> _EXERCISE DESCRIPTION_
For the material that follows, return exactly the lines from the one with "index pip: (127, 182)" through the one with "thumb tip: (170, 193)", both ends included.

> _INPUT DATA_

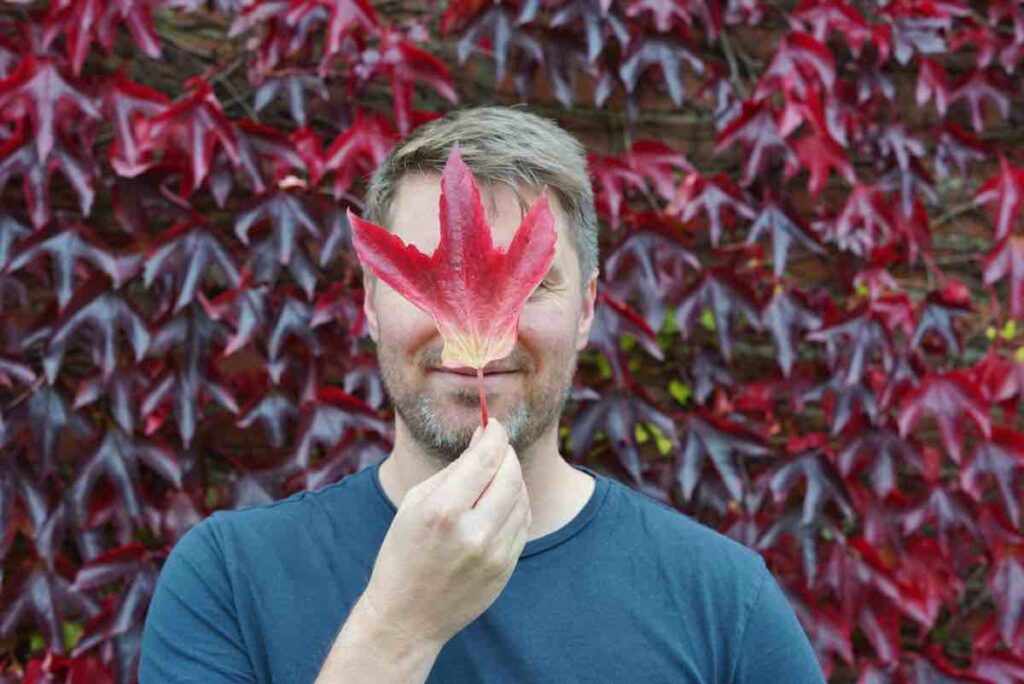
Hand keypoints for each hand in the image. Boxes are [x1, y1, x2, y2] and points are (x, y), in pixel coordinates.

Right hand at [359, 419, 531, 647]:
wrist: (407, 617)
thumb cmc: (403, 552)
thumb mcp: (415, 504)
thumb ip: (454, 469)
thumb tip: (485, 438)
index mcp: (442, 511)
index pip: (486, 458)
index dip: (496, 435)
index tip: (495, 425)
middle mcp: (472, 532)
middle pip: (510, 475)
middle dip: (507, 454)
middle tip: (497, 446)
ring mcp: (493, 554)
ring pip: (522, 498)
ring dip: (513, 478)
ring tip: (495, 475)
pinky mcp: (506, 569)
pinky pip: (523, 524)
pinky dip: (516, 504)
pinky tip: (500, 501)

* * *

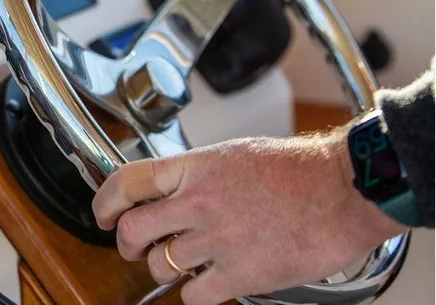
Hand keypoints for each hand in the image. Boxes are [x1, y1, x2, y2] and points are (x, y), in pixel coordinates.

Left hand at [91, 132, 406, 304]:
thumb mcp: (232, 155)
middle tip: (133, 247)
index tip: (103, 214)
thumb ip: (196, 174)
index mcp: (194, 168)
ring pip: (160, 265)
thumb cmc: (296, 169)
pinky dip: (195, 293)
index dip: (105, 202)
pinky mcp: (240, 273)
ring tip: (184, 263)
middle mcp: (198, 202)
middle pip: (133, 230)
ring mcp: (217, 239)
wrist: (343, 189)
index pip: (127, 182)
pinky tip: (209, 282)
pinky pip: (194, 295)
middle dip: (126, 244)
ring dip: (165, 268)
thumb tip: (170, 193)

> _SOLUTION TO THIS PROBLEM_
index pip: (127, 182)
pinky tip: (209, 282)
pinky pip: (194, 295)
middle dip: (126, 244)
ring dip: (165, 268)
thumb tip: (170, 193)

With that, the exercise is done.